Erland hanya bisa berdiri kaku begitu Rene pergi meninggalkannya. Membuat dia merasa kehilangan berpijak juga semangatnya.
Semua yang dia susun di kepala bahkan terasa hilang begitu saja. Kata-kata Rene terasa mencekiknya hingga dia pun kesulitan bernafas.
Seakan belum cukup sampai di situ. Tuhan pun seakan ikut menghukumnya. Belum Erland beranjak dari sana hujan deras datang mengguyur tubuh Erland. Membuat dia langsung basah kuyup hanya dengan hitungan detik.
Mendongak ke atas, Erland menatap langit yang tadi cerah kini berubah gelap. Bahkan petir dan kilat mulai menyambar-nyambar di atas sana. Seakan mengejek Erland yang saat ini berdiri kaku di tempatnya.

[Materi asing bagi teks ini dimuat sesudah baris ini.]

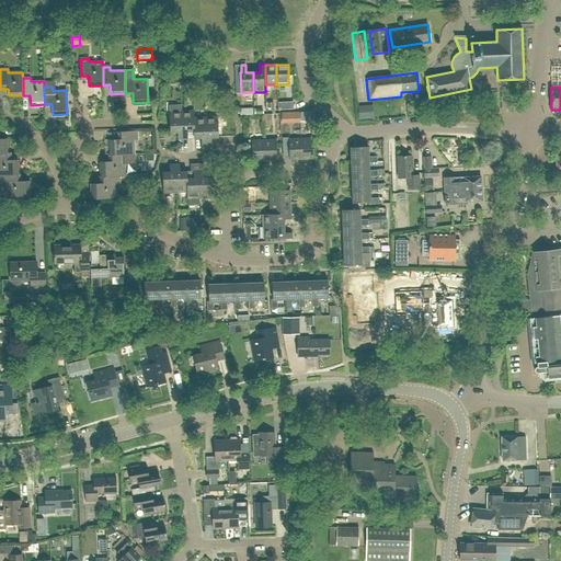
[(359,118),(373,117),(371,105),(358,107),(359,118)]
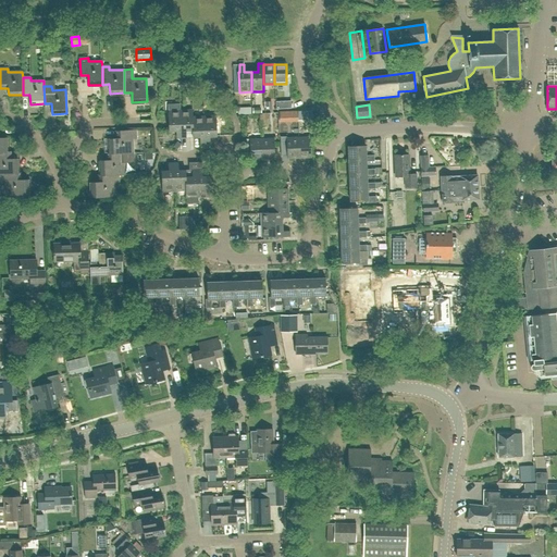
[(193,131),(193,118),(193,110),(181,111),(181,138),(186,138),(186,131),(193,131)]
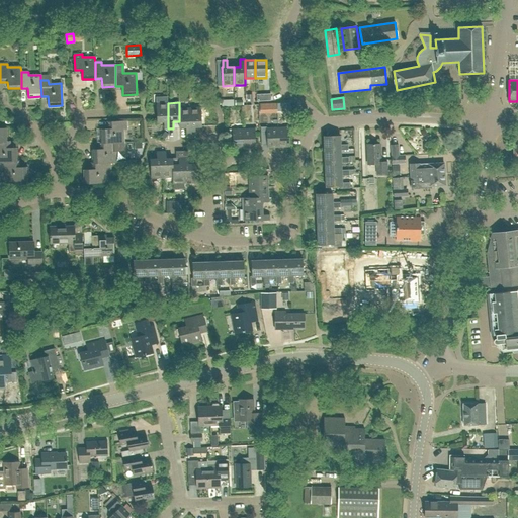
[(168,128),(168,103),(156,103),(157,121),(164,121),(164,128),(168,128)]
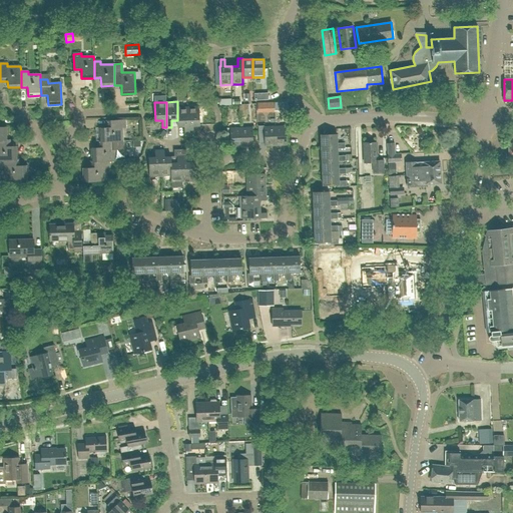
[(257,103),(258,113),(266,112),(266,102),(257,103)]
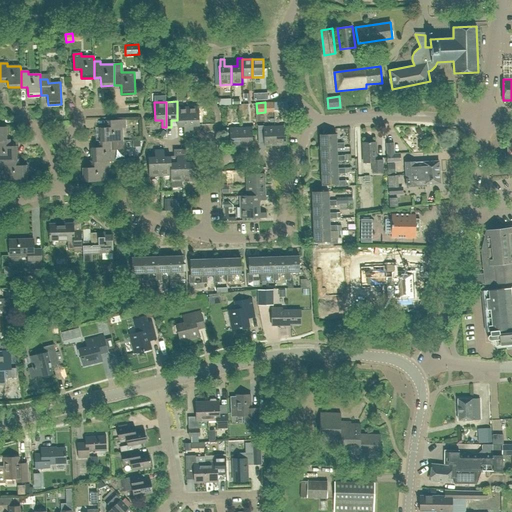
[(189,133),(188,107),(177,108),(177,120),(177,126),(184,126),(184,133),(189,133)]
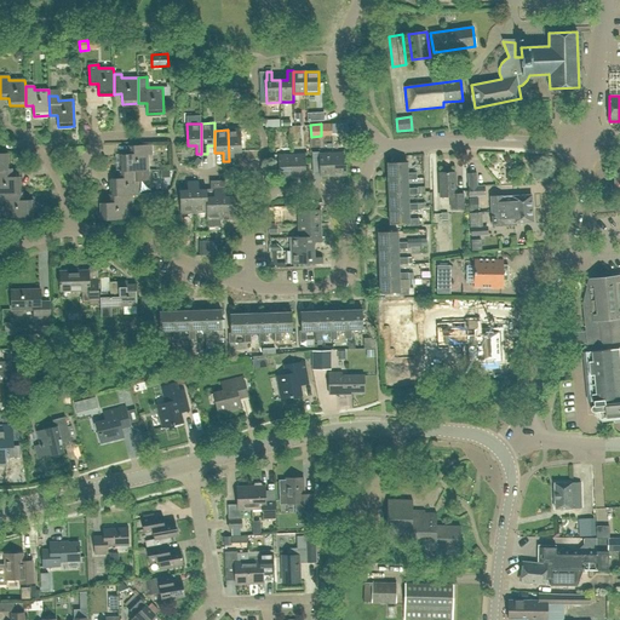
[(228,130),(229,161),(234,161),(234,151),(241,151),(241,130),(228,130)]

Erland tersenyum miris. Menertawakan dirinya sendiri yang nampak begitu menyedihkan. Tanpa bisa menahan gejolak hati, Erland hanya bisa menunduk. Menatap tanah di bawahnya yang sudah nampak dipenuhi air. Di sana Erland bisa melihat bayangan dirinya. Betapa menyedihkannya dia saat ini.
Tuhan, kenapa tidak kau cabut saja nyawaku saat ini? Batinnya.
Tanpa terasa setetes air mata Erland jatuh. Melebur menjadi satu bersamaan dengan derasnya air hujan yang membahasi bumi.
Dia kalah. Lagi-lagi dia kalah dengan rasa dan penyesalannya. Hatinya bahkan lebih hancur kali ini. Tuhan tidak hanya menghukumnya dengan kebencian Rene. Tapi juga hidupnya yang kian terasa gamang dan hancur berantakan. Sekarang dia bahkan tidak lagi memiliki tenaga hanya untuk sekedar bergerak. Melangkah menjauh dari rumah Rene pun rasa-rasanya dia enggan.
Tuhan, jika memang dia bukan lagi jodohku. Kenapa kau tidak bisa menghapus perasaanku? Kenapa rasa ini kian dalam dan mencekikku?
***
Entah pukul berapa Rene terbangun dari tidurnya. Tadi setelah dia mengeluarkan semua uneg-unegnya pada Erland. Dia langsung menenggelamkan dirinya di balik selimut.
Perasaannya terasa lega luar biasa. Bahkan berkali-kali dia merasa perasaannya ringan. Hingga dia pun enggan sekedar untuk membersihkan diri. Dia langsung tertidur seiring dengan suara hujan di luar.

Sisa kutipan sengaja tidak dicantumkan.